Vectorize the User's Profile
For each ad request, we'll collect real-time user data and convert it into a vector using the same One-Hot Encoder we used for the ads. This ensures the user vector can be directly compared to the ad vectors.
# Function to get a user vector based on their real-time context
def get_user_vector(recent_search, location, time_of_day, persona, one_hot_encoder, feature_names):
# Combine user data into a DataFrame
user_data = pd.DataFrame({
'category': [recent_search],
'price_range': [persona],
'target_audience': [location],
'time_of_day': [time_of_day]
})
# Use the same encoder to transform user data
user_vector = one_hot_encoder.transform(user_data)
return user_vector
# Example user profile
user_profile = {
'recent_search': 'Electronics',
'location': 'Urban',
'time_of_day': 'Evening',
'persona': 'Mid-Range'
}
# Use the pre-trained encoder from Step 1
features_to_vectorize = ['category', 'price_range', 'target_audience', 'time_of_day']
ohe = OneHotEncoder(sparse_output=False, handle_unknown='ignore')

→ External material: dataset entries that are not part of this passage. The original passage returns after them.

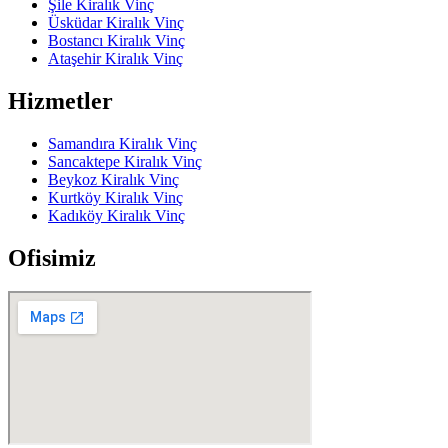
Şile Kiralık Vinç
Üsküdar Kiralık Vinç
Bostancı Kiralık Vinç
Ataşehir Kiralık Vinç
Hizmetler
Samandıra Kiralık Vinç
Sancaktepe Kiralık Vinç
Beykoz Kiralık Vinç
Kurtköy Kiralık Vinç
Kadıköy Kiralık Vinç
Ofisimiz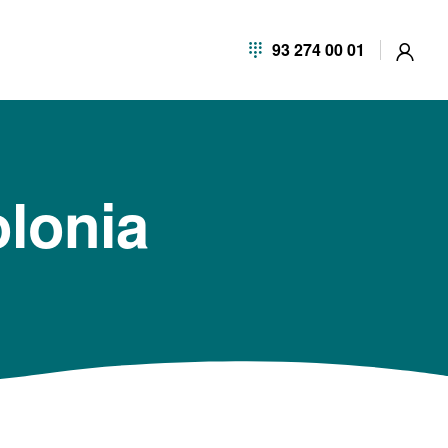
93 274 00 01
olonia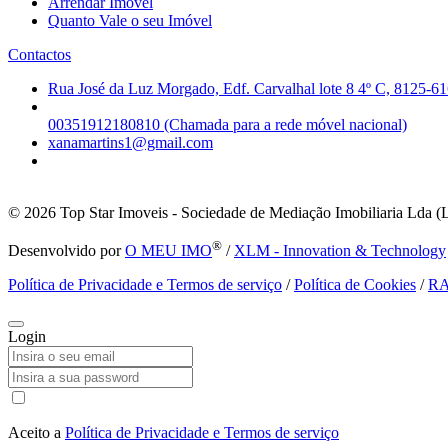
Arrendar Imóvel
Quanto Vale o seu Imóvel
Contactos
Rua José da Luz Morgado, Edf. Carvalhal lote 8 4º C, 8125-61
00351912180810 (Chamada para a rede móvel nacional)
xanamartins1@gmail.com
© 2026
Top Star Imoveis - Sociedade de Mediação Imobiliaria Lda (
®
Desenvolvido por
O MEU IMO
/
XLM - Innovation & Technology
Política de Privacidade e Termos de serviço
/
Política de Cookies
/
R
Login
Aceito a
Política de Privacidade e Termos de serviço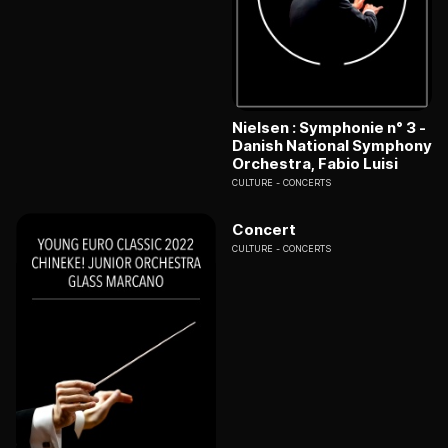
Nielsen : Symphonie n° 3 -
Danish National Symphony
Orchestra, Fabio Luisi
CULTURE
CONCERTS
Concert
CULTURE
CONCERTS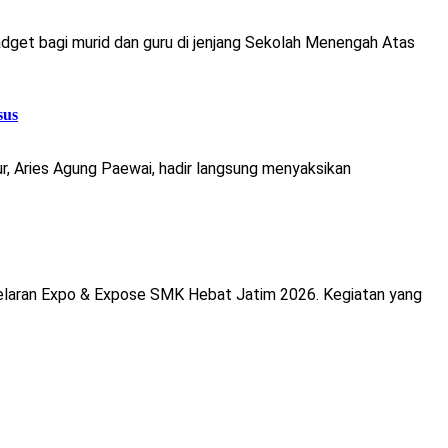
dget bagi murid dan guru di jenjang Sekolah Menengah Atas
sus
r, Aries Agung Paewai, hadir langsung menyaksikan
elaran Expo & Expose SMK Hebat Jatim 2026. Kegiatan yang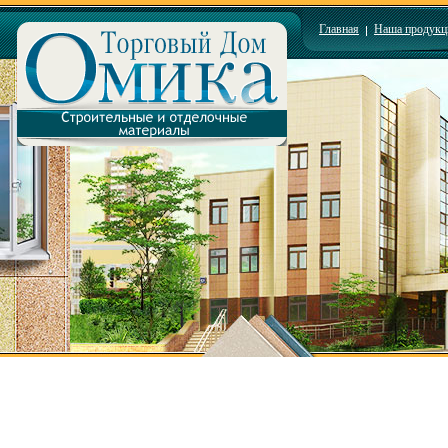
Главная
Наша продукц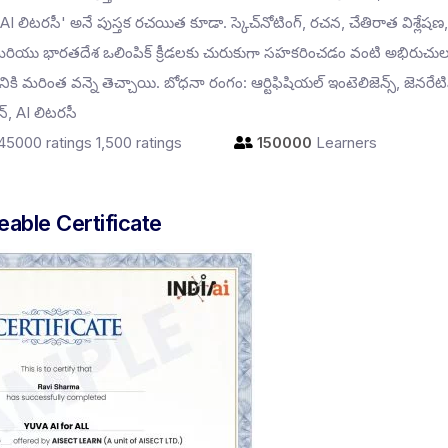
 AI లిటరసీ' అనే పుస్తక రచయిత కూడా. స్కెచ్‌నోటింగ్, రచన, చేతిరాత విశ్లేషణ,
రియు భారతదేశ ఒలింపిక్ క్రీడలకు చురుకుగా సహకరించడం వంటి అభిరుచుల
ికి మరింత వన్నె తెచ్చాయి. బోధనా రంగం: ఆర్టిఫిషియల్ ఇంటెలిజెన్స్, జెనరేటి
ేషన్, AI లిటరసీ
,45000 ratings
1,500 ratings
150000
Learners
eable Certificate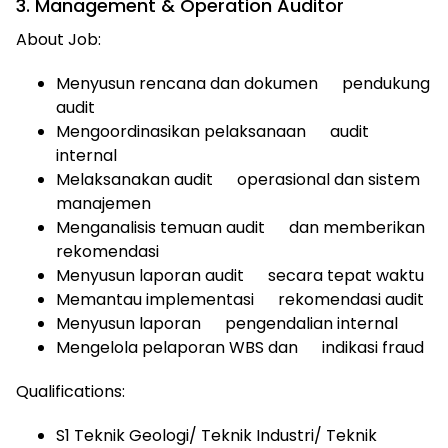
3. Management & Operation Auditor
About Job:
Menyusun rencana dan dokumen
pendukung
audit
Mengoordinasikan pelaksanaan
audit
internal
Melaksanakan audit
operasional dan sistem
manajemen
Menganalisis temuan audit
dan memberikan
rekomendasi
Menyusun laporan audit
secara tepat waktu
Memantau implementasi
rekomendasi audit
Menyusun laporan
pengendalian internal
Mengelola pelaporan WBS dan
indikasi fraud
Qualifications:
S1 Teknik Geologi/ Teknik Industri/ Teknik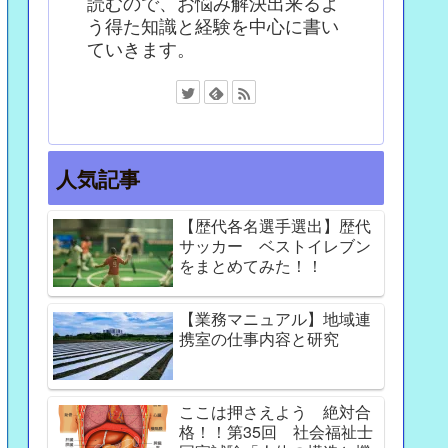
読むので、お悩み解決出来るよ
う得た知識と経験を中心に書い
ていきます。
人気記事
【歴代各名選手選出】歴代
サッカー ベストイレブン
をまとめてみた！！
【業務マニュアル】地域連
携室の仕事内容と研究
ここは押さえよう 絶対合
格！！第35回 社会福祉士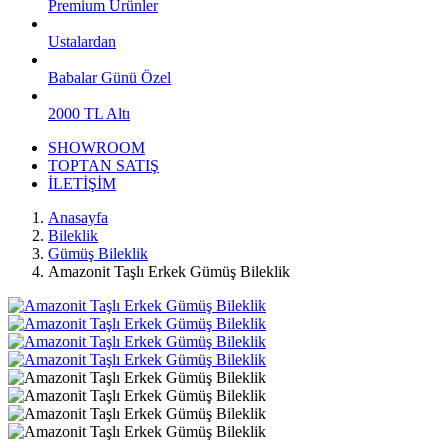
Premium Ürünler
Ustalardan
Babalar Günü Özel
2000 TL Altı
SHOWROOM
TOPTAN SATIŞ
İLETİŞİM
Anasayfa
Bileklik
Gümüş Bileklik
Amazonit Taşlı Erkek Gümüş Bileklik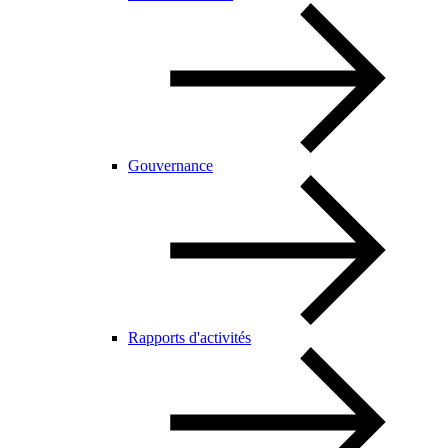
Gouvernance
Rapports d'activités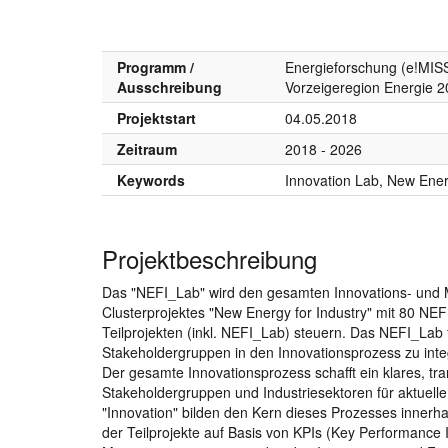
Programm /
Energieforschung (e!MISS
Ausschreibung
Vorzeigeregion Energie 
Projektstart
04.05.2018
Zeitraum
2018 - 2026
Keywords
Innovation Lab, New Energ
Projektbeschreibung
Das "NEFI_Lab" wird den gesamten Innovations- und 
Clusterprojektes "New Energy for Industry" mit 80 NEF
Teilprojekten (inkl. NEFI_Lab) steuern. Das NEFI_Lab 
Stakeholdergruppen in den Innovationsprozess zu inte
Der gesamte Innovationsprozess schafft ein klares, tra
Stakeholdergruppen und Industriesektoren für aktuelle
"Innovation" bilden den Kern dieses Prozesses innerha
der Teilprojekte auf Basis von KPIs (Key Performance 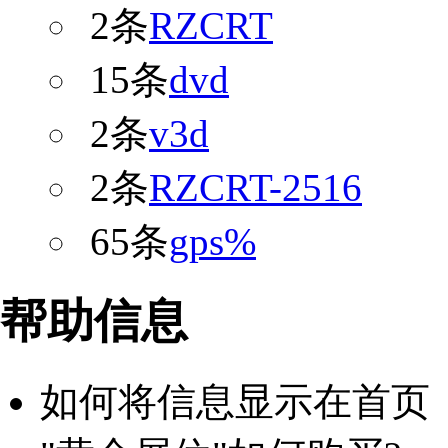
2条
RZCRT
15条
dvd
2条
v3d
2条
RZCRT-2516
65条
gps%
帮助信息
如何将信息显示在首页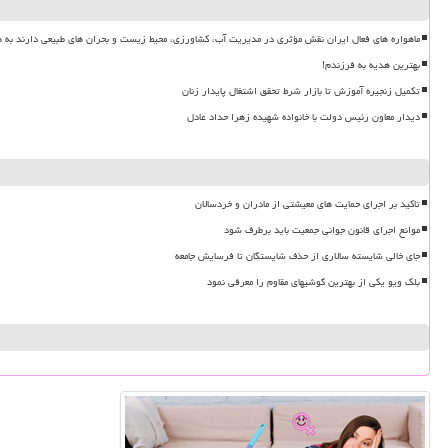
ماهواره های فعال ایران نقش مؤثری در مدیریت آب، کشاورزی، محیط زیست و بحران های طبیعی دارند به ه
بهترین هدیه به فرزندم!
تکمیل زنجیره آموزش تا بازار شرط تحقق اشتغال پایدار زنان
دیدار معاون رئیس دولت با خانواده شهیده زهرا حداد عادل
تاکید بر اجرای حمایت های معیشتی از مادران و خردسالان
موانع اجرای قانون جوانی جمعیت باید برطرف شود
جای خالی شایسته سالاری از حذف شایستگان تا فرسایش جامعه
بلک ویو یکی از بهترین گوشیهای مقاوم را معرفی نمود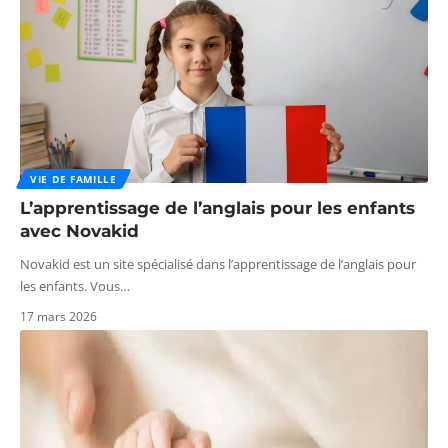
VIE DE FAMILLE
L’apprentissage de l’anglais pour les enfants
avec Novakid
Novakid est un site spécialisé dans l’apprentissage de l’anglais pour
les enfants. Vous
…
17 mars 2026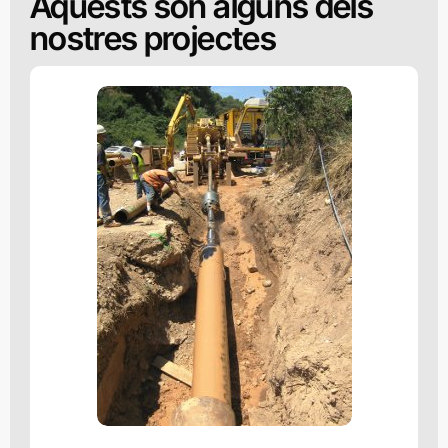
Aquests son alguns dels
nostres projectes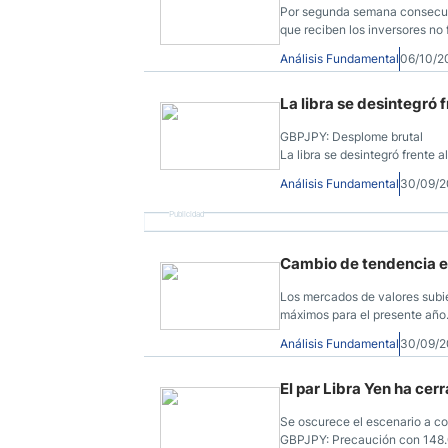
Por segunda semana consecuti
que reciben los inversores no 
recuperación, al otro un esta
Análisis Fundamental
06/10/2
La libra se desintegró 
GBPJPY: Desplome brutal
La libra se desintegró frente a
de un extremo del canal al ot
Análisis Fundamental
30/09/2
meses, se recuperó en los pri
Publicidad
Cambio de tendencia e
Los mercados de valores subie
máximos para el presente año.
la semana y pusieron fin a un r
Análisis Fundamental
30/09/2
El par Libra Yen ha cer
Se oscurece el escenario a co
GBPJPY: Precaución con 148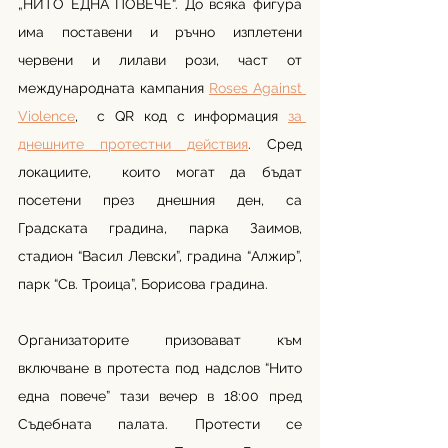
„НИТО ЕДНА ПОВЕЧЕ“. До всяка фигура 
има поставени и ръчно изплетени 
червени и лилави рози, част от 
международната кампания 
Roses Against 
Violence
,  с QR код с информация 
за 
днешните протестни действия
. Сред 
локациите,  които могат да бъдат 
посетени през днешния ден, са 
Градската градина, парка Заимов, 
стадион “Васил Левски”, градина “Алжир”, 
парк “Св. Троица”, Борисова градина. 
Организаторите призовават към 
включване в протеста под надслов “Нито 
една повече” тази вечер в 18:00 пред 
Съдебната палата. Протести се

ohe.fit(ads_df[features_to_vectorize])
# Get the user's vector
user_vector = get_user_vector(
user_profile['recent_search'],
user_profile['location'],
user_profile['time_of_day'],
user_profile['persona'],
ohe,
features_to_vectorize
)
print(f"User's vector:\n{user_vector}")
User's vector: [[0. 1. 0. 0. 0. 0. 0. 1. 0. 0. 1. 0. 1. 0.]]
Find the Most Relevant Ad
With the user's vector ready, we'll query our database for most similar ad vector, then match it with actual Ad:
# Connect to the database
conn = sqlite3.connect('vski_ads_vec.db')
conn.enable_load_extension(True)
sqlite_vec.load(conn)
cursor = conn.cursor()
# Get the recommended ad ID and score using vss_search
# The query finds the vector in ad_vectors most similar to the user_vector
query = user_vector[0]
cursor.execute(f"SELECT rowid, distance FROM ad_vectors WHERE vector MATCH ? and k=3 ORDER BY distance LIMIT 3", [serialize_f32(query)],)
result = cursor.fetchone()
recommended_ad_id = result[0]
most_similar_score = result[1]
# Retrieve the full details of the most similar ad
cursor.execute("SELECT * FROM ads WHERE ad_id = ?", [recommended_ad_id,])
recommended_ad = cursor.fetchone()
conn.close()
print(f"Recommended Ad ID: {recommended_ad[0]}")
print(f"Recommendation Score (Cosine Similarity): {1 - most_similar_score:.4f}") # vss_search returns cosine distance, so 1 - distance = similarity
print(f"Recommended Ad Details:")
print(f" Title: {recommended_ad[1]}")
print(f" Category: {recommended_ad[2]}")
print(f" Price Range: {recommended_ad[3]}")
print(f" Target Audience: {recommended_ad[4]}")
print(f" Time of Day: {recommended_ad[5]}")
Recommended Ad ID: 47 Recommendation Score (Cosine Similarity): 1.0000 Recommended Ad Details: Title: Ad for Product 47 Category: Electronics Price Range: Mid-Range Target Audience: Urban Time of Day: Evening
This example, yet oversimplified, demonstrates a complete, end-to-end personalization system. By converting both ads and user profiles into a common vectorized format, we can use a simple, powerful similarity metric to make highly relevant recommendations. This approach is highly scalable and forms the foundation for many modern recommendation and personalization engines.